▶ [Texto proporcionado]
☆ ☆ ☆

Al comenzar hoy el Adviento se nos invita a renovar la esperanza. Necesitamos renovar nuestra esperanza. Vivimos en un mundo y en una Venezuela en la que hay un oscurecimiento de la esperanza. A las situaciones personales de desorientación, inseguridad y carencia de afectos, tanto por la violencia reinante como por la ausencia de seres queridos, se une la inestabilidad, y el quiebre del estado de derecho, desdibujado por los errores e incongruencias de la clase gobernante, lo que nos han conducido a la crisis, a la grave crisis, que socava la convivencia, la libertad y la igualdad de la ciudadanía. Ese gran vacío conduce a la pérdida de sentido, al desánimo, a la desesperanza y a la huida.

El Tiempo del Adviento irrumpe como una luz en la noche, como la luz del sol al amanecer. Como en la visión del profeta Isaías que acabamos de escuchar, se nos invita a subir al monte del Señor, a la casa del Dios de Jacob: él nos instruirá en sus caminos para marchar por sus sendas. Surge en cada uno de nosotros la necesidad de llenar ese vacío y desesperanza, no como los contemporáneos de Noé, en la inconsciencia, comiendo, bebiendo, divirtiéndose, sin mayores ilusiones en la vida. Por ello gritamos ¡Ven, Señor Jesús!

San Pablo nos advierte que debemos darnos cuenta del momento en que vivimos. La realidad cotidiana no está para aplastarnos sino para llevarnos al discernimiento, a la búsqueda de una salida que nos haga despertar del sueño, porque la salvación está cerca. Es la frase de la carta a los Romanos que nos sirve de leitmotiv, de consigna, en esta misa de la Esperanza. Debemos pertrecharnos con las armas de la luz, como en pleno día, con dignidad. ¿Por qué? Porque llegó el diluvio como en tiempos de Noé y se lo llevó todo y a todos. La eterna tentación de soñar con mesías, falsos mesías, nos ha sumido en la profunda crisis económica y de valores que estamos atravesando. Un serio análisis, un verdadero examen de conciencia nos tiene que llevar, en primer lugar a reconocer que nos equivocamos, pero sobre todo, a tener el coraje de buscar correctivos en los que seamos protagonistas, auténticos labradores con esfuerzo y sudores, del futuro que anhelamos.

☆ ☆ ☆

▶ [Datos extraídos]
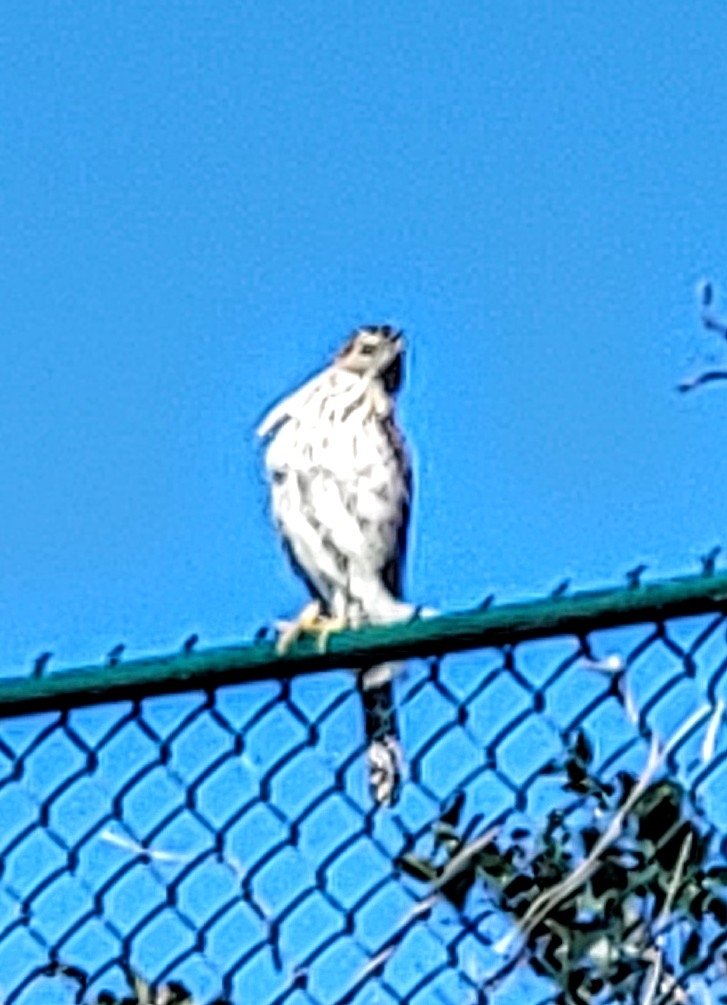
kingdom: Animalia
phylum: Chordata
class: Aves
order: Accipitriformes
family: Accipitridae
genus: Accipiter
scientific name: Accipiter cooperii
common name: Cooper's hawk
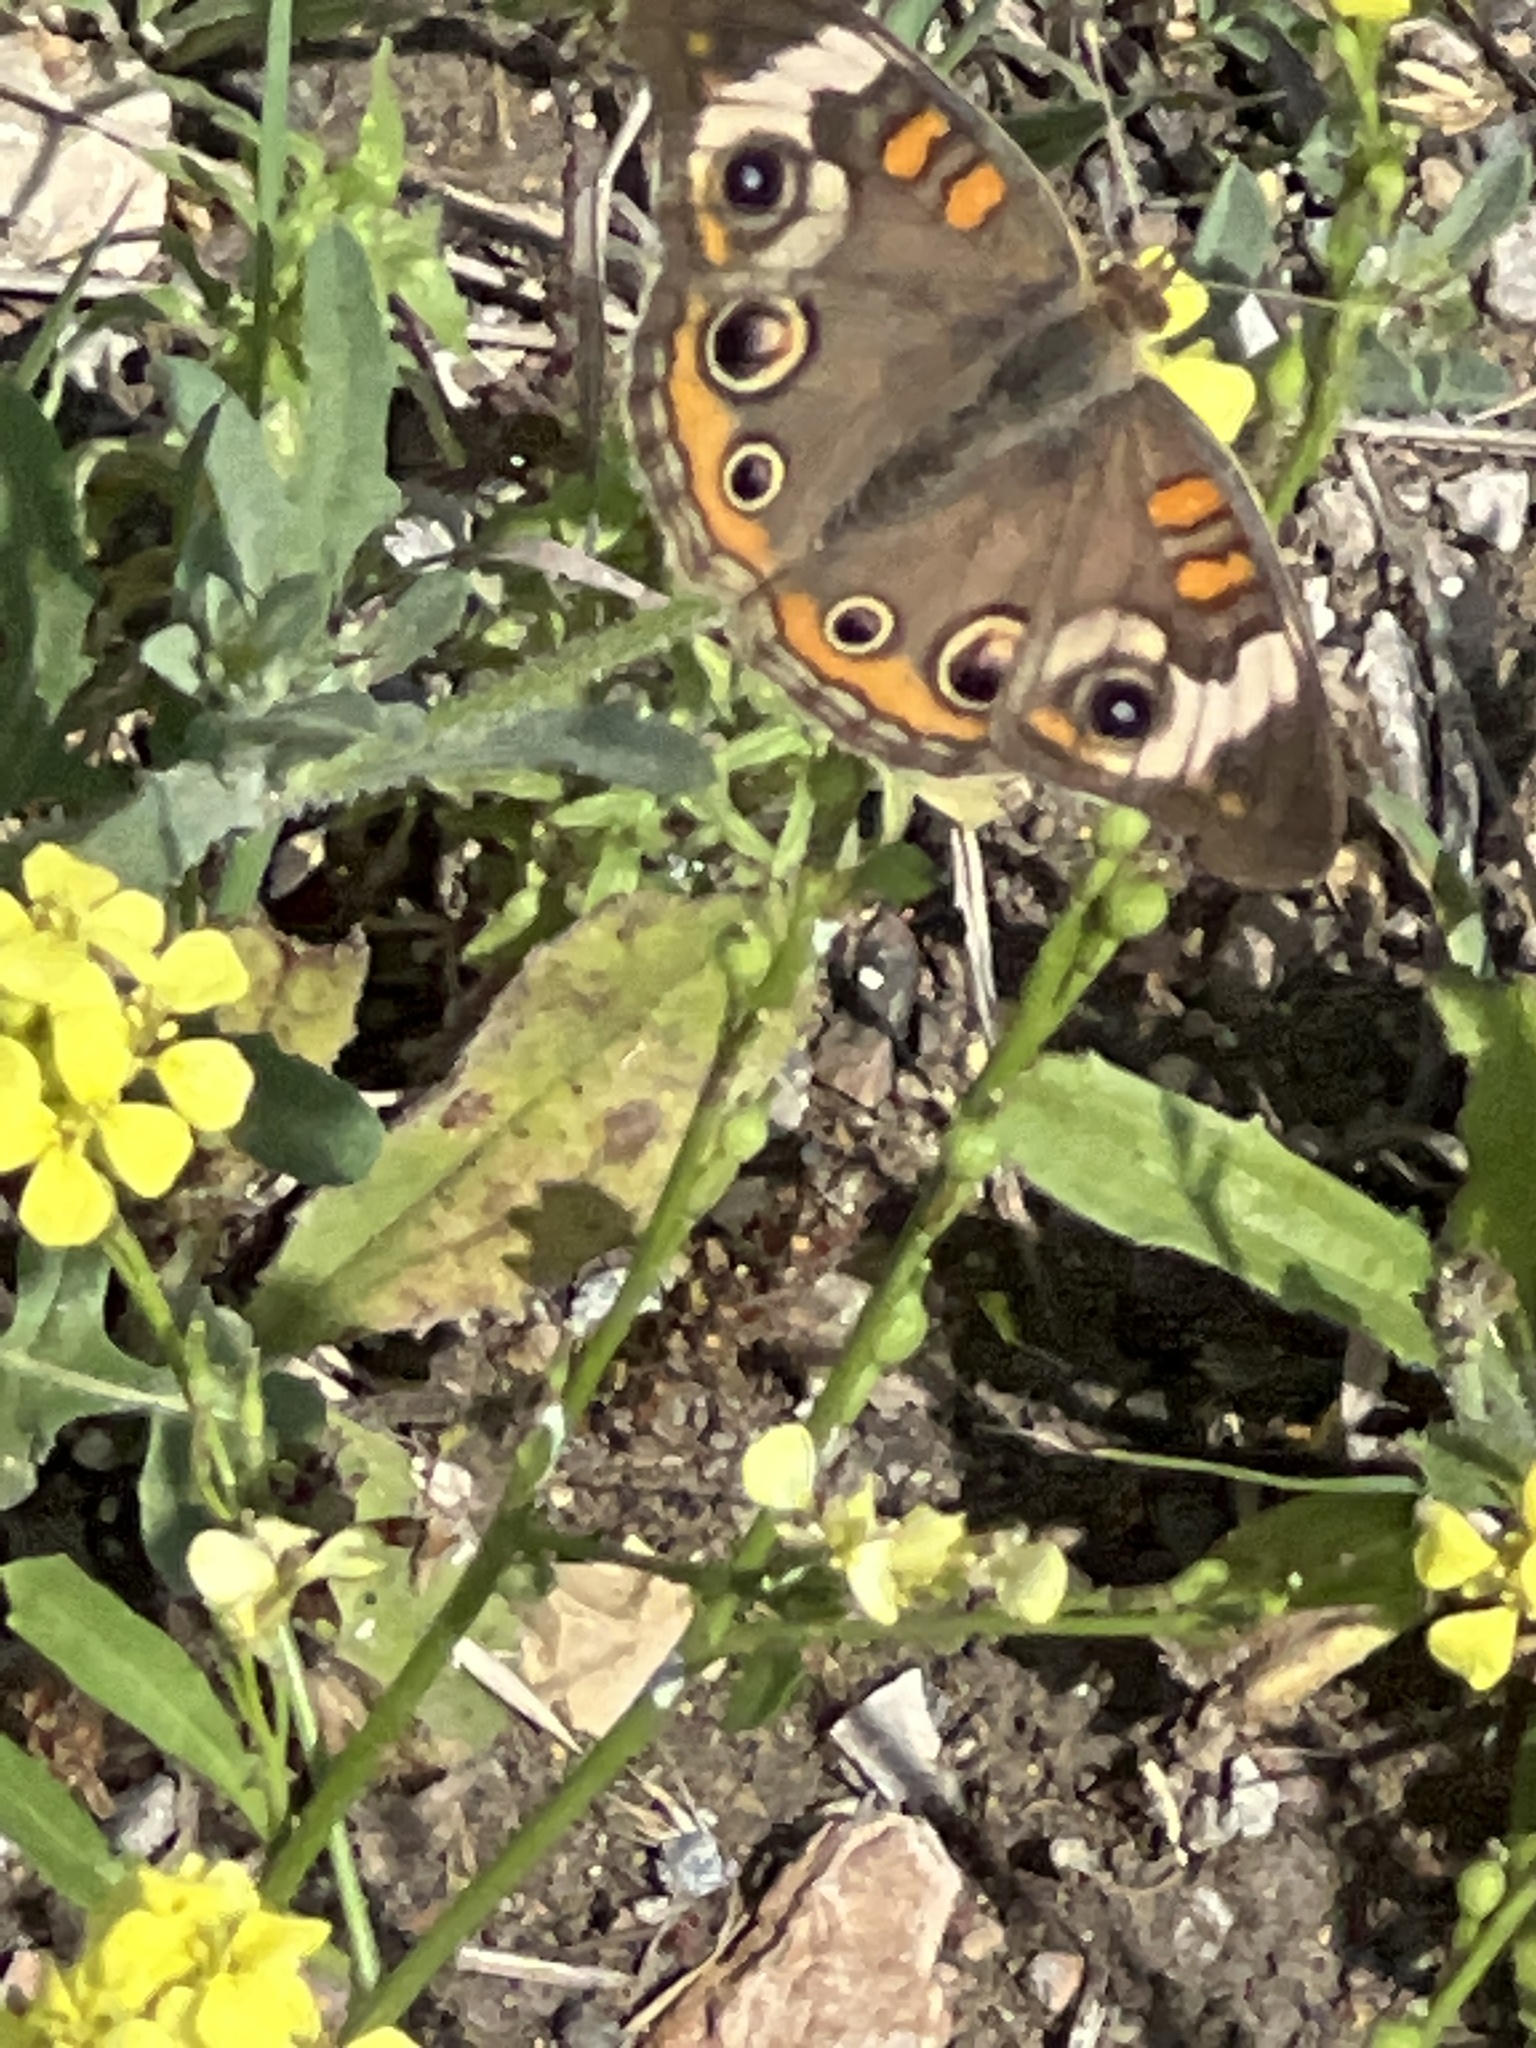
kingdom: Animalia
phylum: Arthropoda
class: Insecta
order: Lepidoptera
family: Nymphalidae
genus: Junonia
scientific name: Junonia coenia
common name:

☆ ☆ ☆

▶ [Objetivos]
[A] Transcribe de la homilía de Adviento el pasaje que empieza en "Al comenzar hoy" y termina en "a la huida.".
[B] Según la homilía de Adviento, ¿a qué conduce "ese gran vacío"? Enumera todo lo que menciona.

▶ [Respuestas esperadas]
[A]
Al comenzar hoy el Adviento se nos invita a renovar la esperanza. Necesitamos renovar nuestra esperanza. Vivimos en un mundo y en una Venezuela en la que hay un oscurecimiento de la esperanza. A las situaciones personales de desorientación, inseguridad y carencia de afectos, tanto por la violencia reinante como por la ausencia de seres queridos, se une la inestabilidad, y el quiebre del estado de derecho, desdibujado por los errores e incongruencias de la clase gobernante, lo que nos han conducido a la crisis, a la grave crisis, que socava la convivencia, la libertad y la igualdad de la ciudadanía. Ese gran vacío conduce a la pérdida de sentido, al desánimo, a la desesperanza y a la huida.

[B]
- La pérdida de sentido
- El desánimo
- La desesperanza
- La huida